[Directions for this task] Which lines of the data below include the string "elbow"? Return each of them.

[Data provided]
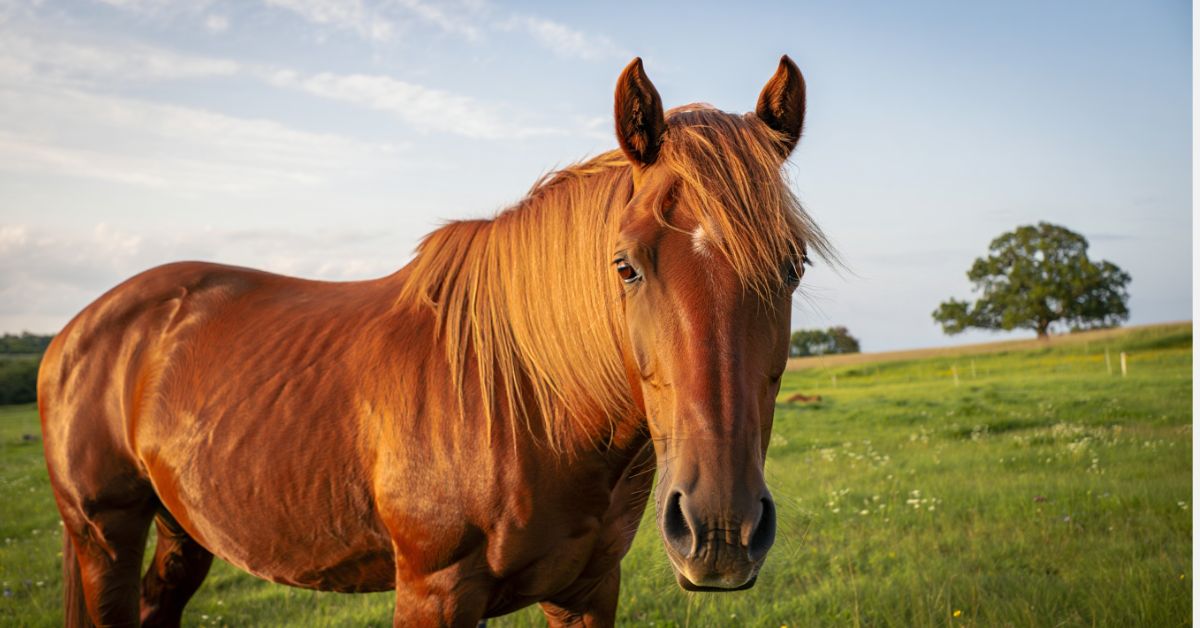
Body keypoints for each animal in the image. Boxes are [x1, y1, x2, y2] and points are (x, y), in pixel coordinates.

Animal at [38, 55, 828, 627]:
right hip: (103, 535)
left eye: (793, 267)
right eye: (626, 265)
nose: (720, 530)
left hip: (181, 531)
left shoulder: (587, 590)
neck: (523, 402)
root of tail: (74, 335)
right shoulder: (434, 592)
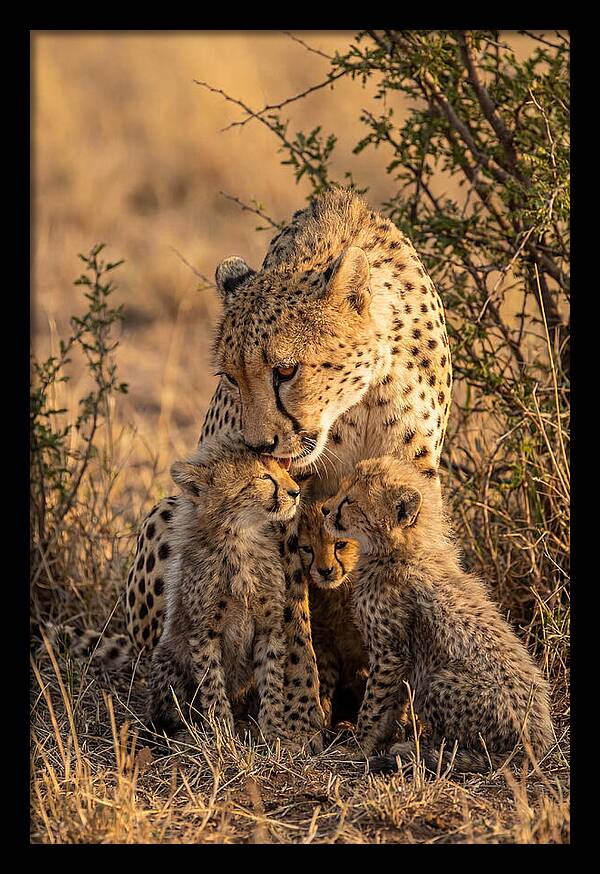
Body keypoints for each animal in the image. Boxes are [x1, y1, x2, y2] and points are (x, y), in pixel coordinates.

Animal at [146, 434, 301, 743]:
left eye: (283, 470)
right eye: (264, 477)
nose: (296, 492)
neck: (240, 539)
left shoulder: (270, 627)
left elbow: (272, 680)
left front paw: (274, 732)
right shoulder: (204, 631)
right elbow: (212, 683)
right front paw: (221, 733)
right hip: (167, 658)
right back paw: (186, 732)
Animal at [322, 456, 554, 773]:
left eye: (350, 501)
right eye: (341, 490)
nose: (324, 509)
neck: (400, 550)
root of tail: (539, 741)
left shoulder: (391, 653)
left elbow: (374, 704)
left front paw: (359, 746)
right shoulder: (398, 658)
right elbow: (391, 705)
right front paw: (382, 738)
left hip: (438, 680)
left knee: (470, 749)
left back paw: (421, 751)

[Result of this task]
left elbow: (272, 680)
right elbow: (212, 683)
left elbow: (374, 704)
right elbow: (391, 705)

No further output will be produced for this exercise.